Open the file called micro_model_settings.cpp and observe the array called kCategoryLabels. It shows that this model was originally trained to classify four words in this sequence:
Your model might have the words you are identifying in a different sequence.
Check inside the archive you downloaded from Edge Impulse.
Open the folder called model-parameters.
Open the file called model_variables.h. This file will contain the words that your model is trained to classify, along with the sequence.
Note that the format of this file is completely different from that of the Pico4ML examples.
What you are interested in is the content of the variable on line 28. In my example, the sequence is as shown below:
You may proceed to replace the content of kCategoryLabels with the content of ei_classifier_inferencing_categories. If you do not have the exact number of values, be sure to update kCategoryCount in the header file.
Next, within the micro_features folder in the Pico4ML examples, open the file model.cpp. Scroll to the bottom and observe the value of g_model_len.

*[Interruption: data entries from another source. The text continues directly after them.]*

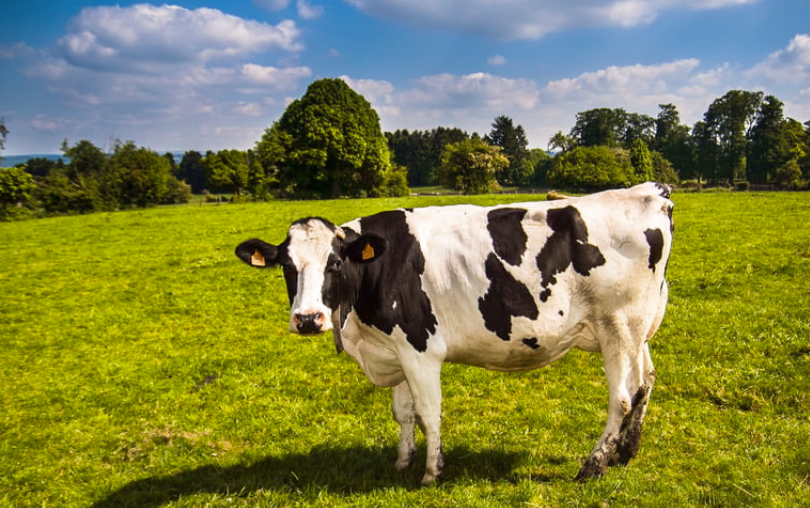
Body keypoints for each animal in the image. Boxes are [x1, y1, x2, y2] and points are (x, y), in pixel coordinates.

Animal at [235, 182, 674, 485]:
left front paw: (432, 472)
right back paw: (625, 452)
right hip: (637, 329)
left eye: (336, 263)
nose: (308, 319)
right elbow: (403, 412)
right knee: (645, 382)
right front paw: (402, 461)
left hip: (617, 326)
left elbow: (429, 412)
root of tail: (650, 191)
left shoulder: (419, 349)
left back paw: (593, 465)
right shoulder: (395, 349)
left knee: (621, 398)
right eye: (287, 266)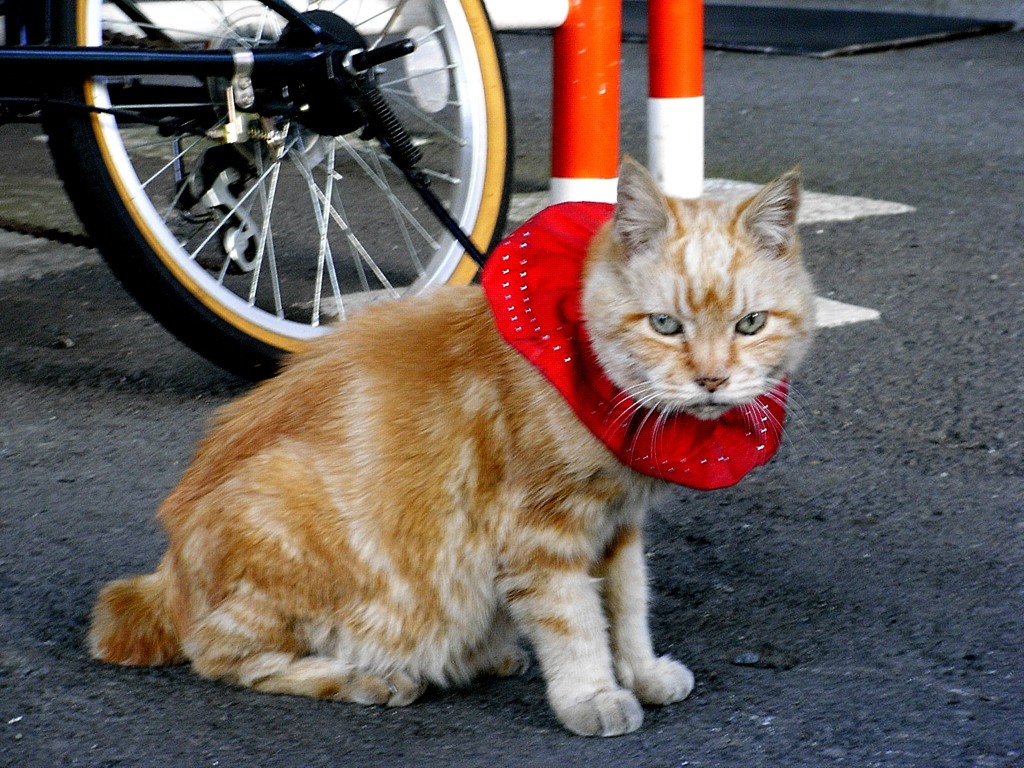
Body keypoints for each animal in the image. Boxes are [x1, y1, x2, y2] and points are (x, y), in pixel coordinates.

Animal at [92, 157, 819, 741]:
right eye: (665, 325)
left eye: (750, 324)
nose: (712, 380)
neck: (578, 360)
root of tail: (167, 578)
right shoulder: (542, 533)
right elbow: (577, 622)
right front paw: (592, 695)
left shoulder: (618, 527)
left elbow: (628, 606)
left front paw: (639, 673)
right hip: (277, 522)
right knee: (225, 657)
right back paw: (366, 676)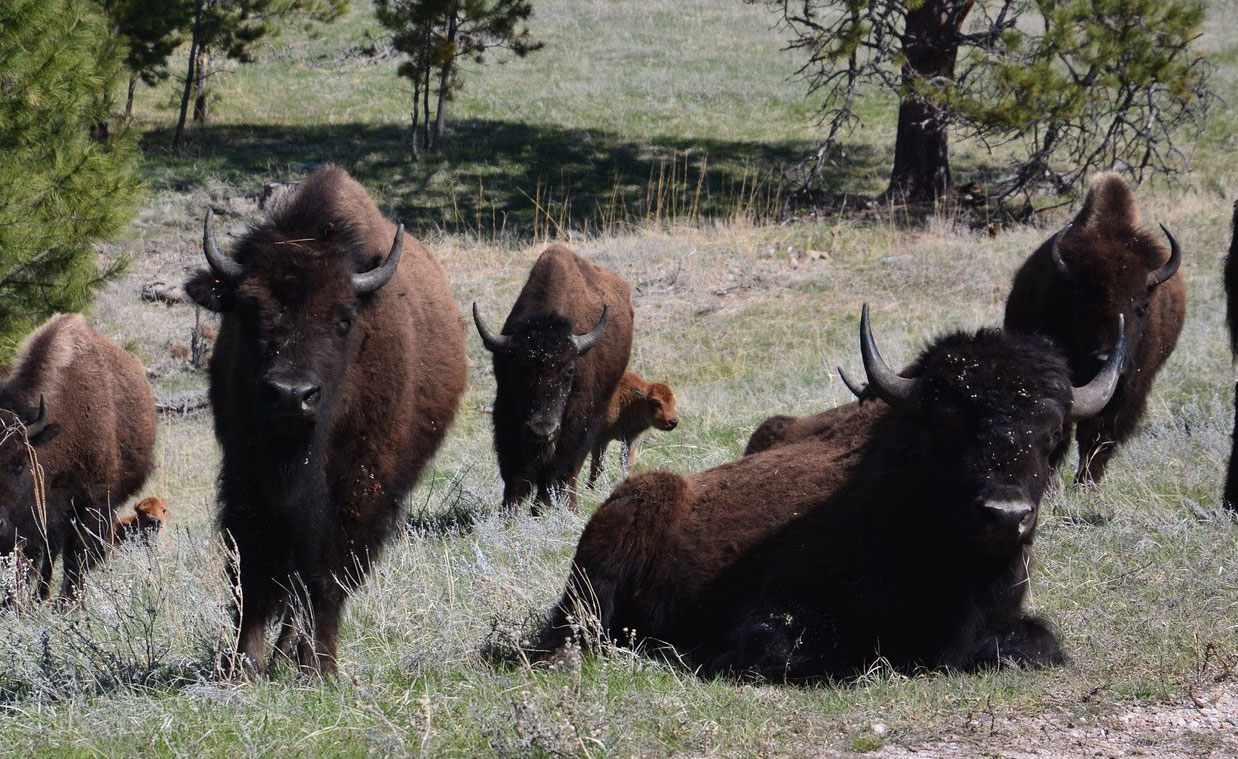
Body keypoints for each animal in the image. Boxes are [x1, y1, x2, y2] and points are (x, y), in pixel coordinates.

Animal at [184, 165, 467, 673]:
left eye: (344, 318)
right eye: (248, 311)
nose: (291, 396)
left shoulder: (357, 487)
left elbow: (327, 576)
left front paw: (321, 666)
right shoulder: (245, 476)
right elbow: (254, 569)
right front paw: (245, 664)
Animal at [470, 245, 633, 512]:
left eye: (569, 369)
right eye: (518, 369)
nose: (542, 429)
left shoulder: (577, 419)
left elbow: (559, 470)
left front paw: (544, 509)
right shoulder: (506, 411)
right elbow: (514, 473)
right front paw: (509, 513)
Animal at [1000, 172, 1183, 482]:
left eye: (1143, 306)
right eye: (1081, 303)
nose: (1106, 359)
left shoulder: (1128, 392)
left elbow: (1098, 438)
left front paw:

Next, go back to the archive which you downloaded from Edge Impulse.
Navigate to the folder called tflite-model.
Open the file called tflite-trained.h
Scroll to the bottom of the file.
My example code shows that model length, trained_tflite_len, is 8040. This is smaller than the value of 18712 contained in g_model_len in the model.cpp (in the Pico4ML examples). You need to do two things here.
Copy the value of trained_tflite_len (in tflite-trained.h) and use it to replace the value of g_model_len (in model.cpp)
Copy the value of trained_tflite (in tflite-trained.h) and use it to replace the value of g_model (in model.cpp)
The beautiful thing about my test model is that it is smaller than the model that shipped with the examples, so I expect the tensor arena size to be sufficient.
Go ahead and build the code (don't forget to save your changes). If you didn't make any mistakes then the code should build successfully.
If that worked, you may proceed to flash your firmware unto the microcontroller.
You may take a look at the audio provider to get a better sense of how the audio capture works, and at the command responder to get a sense of how the output is written to the screen. You may also edit what gets written to the LCD screen.